### Extract to read
....................

Legal base	Articles 95 and 152(4) EC; co-decision; QMV
Document originated	12 June 2003
Deposited in Parliament	19 June 2003
Department	Health and Environment, Food and Rural Affairs
Basis of consideration	EM of 30 June 2003
Previous Committee Report	None, but see footnotes
Discussed in Council	2-3 June 2003
Committee's assessment	Politically important
Committee's decision	Cleared

Background

17.1 In order to remove obstacles to the internal market in pharmaceuticals, whilst at the same time ensuring a high level of public health protection, the Community has gradually developed a harmonised legislative framework for human and veterinary medicinal products. The present system is based on two separate procedures for the granting of marketing authorisations:

• a centralised procedure, granted by a Commission decision under Regulation 2093/93, and based on a scientific evaluation from the European Agency for the Evaluation of Medicinal Products (EMEA), leading to a single marketing authorisation valid throughout the whole Community;
• a decentralised (mutual recognition) procedure under Council Directives 2001/82 and 2001/83/EC for those medicinal products not eligible for the centralised procedure or where the applicant chooses not to follow that procedure: this has to be used where an application for a marketing authorisation concerns two or more Member States, with one carrying out the scientific evaluation which the others are required to recognise (subject to the right to raise objections).

17.2 In October 2001, the Commission produced, as required by Regulation 2309/93, a Report[43] on its operation to date, accompanied by proposals[44] to amend the procedures both in that Regulation and in the Community codes relating to human and veterinary medicines (which are set out in Directives 2001/83 and 2001/82 respectively). We reported on these two documents at some length on 20 March 2002, and, following our recommendation to that effect, they were debated in European Standing Committee C on 18 June 2002.

17.3 The Commission subsequently put forward in December 2002, in the light of the amendments suggested by the European Parliament at its first reading on 23 October 2002, a revised proposal[45] incorporating a number of changes to its proposals on the centralised procedures in Regulation 2093/93. We reported on this on 4 June, noting that the Greek Presidency intended at a meeting of the Council on 2-3 June to seek political agreement to a common position, and that, although the UK had a number of outstanding concerns (set out at some length in paragraphs 14.4-14.11 of our Report), the Government felt that it should support the Presidency's efforts to achieve agreement, as the accession of the new Member States could significantly delay matters. Given this, and the fact that the original proposal had previously been debated (and appeared to have limited financial implications for human medicines), we cleared the amended proposal. However, we also asked the Government to let us know the outcome of the Council.

....................

### Recorded information
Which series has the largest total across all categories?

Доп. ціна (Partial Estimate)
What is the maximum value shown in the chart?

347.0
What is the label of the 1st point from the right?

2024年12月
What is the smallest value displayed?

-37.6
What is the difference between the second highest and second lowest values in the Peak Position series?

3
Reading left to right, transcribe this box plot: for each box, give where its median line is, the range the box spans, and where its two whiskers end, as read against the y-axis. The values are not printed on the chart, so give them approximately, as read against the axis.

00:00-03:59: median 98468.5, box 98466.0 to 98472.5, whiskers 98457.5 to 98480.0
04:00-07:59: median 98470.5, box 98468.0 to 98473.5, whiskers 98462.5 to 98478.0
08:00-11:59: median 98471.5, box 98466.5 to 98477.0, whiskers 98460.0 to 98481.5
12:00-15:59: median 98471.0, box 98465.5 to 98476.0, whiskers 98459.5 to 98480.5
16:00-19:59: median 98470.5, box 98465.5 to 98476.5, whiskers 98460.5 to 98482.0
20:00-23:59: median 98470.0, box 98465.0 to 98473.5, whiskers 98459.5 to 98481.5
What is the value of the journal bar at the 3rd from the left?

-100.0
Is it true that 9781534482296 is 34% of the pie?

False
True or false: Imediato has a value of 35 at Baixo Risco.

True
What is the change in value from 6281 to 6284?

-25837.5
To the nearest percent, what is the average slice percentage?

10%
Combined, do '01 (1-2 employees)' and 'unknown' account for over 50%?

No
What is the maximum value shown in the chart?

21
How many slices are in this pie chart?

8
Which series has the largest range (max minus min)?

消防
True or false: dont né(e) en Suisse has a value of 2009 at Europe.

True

....................

Continue the committee report on the European Community's procedures for authorizing medicinal products, picking up right after its final sentence.

### Task response
The current document

17.4 The current document sets out the text agreed by the Council on 2-3 June, and we have now received a joint Explanatory Memorandum from the Parliamentary Under-Secretary of State for Health at the Department of Health (Lord Warner of Brockley) and the Parliamentary Under-Secretary of State (Commons) at the Department of Environment, Food and Rural Affairs (Mr Ben Bradshaw), identifying those issues of most importance to the UK. These are as follows.

Scope of centralised authorisation procedure

17.5 The Commission had proposed, with the support of the European Parliament, to extend the scope of the legislation to require all new active substances to be authorised centrally, a step opposed by the UK, particularly in the case of veterinary medicines, where it was concerned that this would restrict the industry's flexibility to develop new products. The Ministers say that the Council agreed a compromise for human medicines which limits the application of a mandatory centralised procedure to products containing active substances in four disease areas — neuro-degenerative disease, HIV, cancer and diabetes. In the case of veterinary medicines, the status quo would be maintained.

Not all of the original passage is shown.